When I asked myself who had fulfilled motherly duties in my life, I comprised a list of people.

It began with my father, my sister, my godmother, my mother’s best friend and cousin.

These were the people who had acted like mothers to me. They attended important ceremonies, they counseled me and they showed me the unconditional love which is considered so characteristic of motherhood.

It was then that I realized the key to overcoming my feelings of loss was deep and authentic thankfulness.

If we cannot easily affirm (as was in my case) the value of what or who we have lost. We can affirm the value of what and who we still have.

In this process, we may begin to transform our grief into something much more powerful: gratitude.

Instead of remorse and anger at what we have lost, we may begin to celebrate the depth and meaning of our past experiences and relationships, and the richness of those in the present.

For something to inspire so much pain for us to go without, it must have, at one time, been something we cherished. If we work to appreciate this fact, we may temper feelings of distress with thanks.

We may also come to recognize the meaningful ways grief oddly endows us.

For in experiencing grief, we are privileged in our relationships with others.
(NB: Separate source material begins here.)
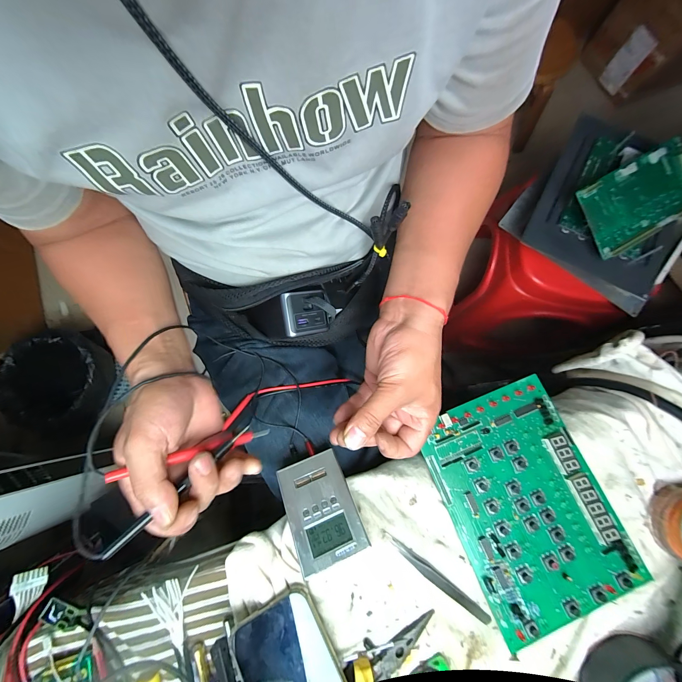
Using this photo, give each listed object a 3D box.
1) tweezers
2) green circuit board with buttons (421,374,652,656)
[{"bbox_3d":[0.095,0.236,0.297,0.126,0.004,0.011,39,82,8],"label":"tweezers"},{"bbox_3d":[0.190,0.163,0.309,0.153,0.011,0.212,-21,79,-3],"label":"green circuit board with buttons"}]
We are given a special way of relating to others in the face of adversity and loss.

In relating to them in this way, we get an opportunity to take some tiny fraction of the weight of loss off their shoulders, and ease -- however slightly -- the pain we all suffer.

This ability to do something good with one’s grief -- to be able to offer deeply-rooted understanding and support to those suffering similar circumstances to one’s own -- bears a markedly beneficial quality.

Then, at least some good can bloom through grieving, if it is good grieving we practice.

If we can transform our grief into gratitude. When we refuse to allow grief to harden us in anger or resentment, the battle is already partly won.

In moments, we may feel tempted to despair or self-pity. Let us remember the potential good of grieving, and allow it -- along with a complex kind of gratitude -- to restore a sense of worthiness in ourselves.

We have to remind ourselves, however gradually, that we are worthy of healing.

We are worthy of the good health, happiness and love that appears to be under attack throughout the process of grieving.

Grieving loss is an inevitable struggle we all must eventually face. But it's far easier if we go into it armed with the recognition that our grief can eventually lead us to do good.

We should not merely wish away a life touched by grief.

But in the spirit of John Raines: “Let us wish for one another instead a strange gift, 0ne that is often recognized as a gift only in retrospect. Let us wish for one another the gift of good grieving.”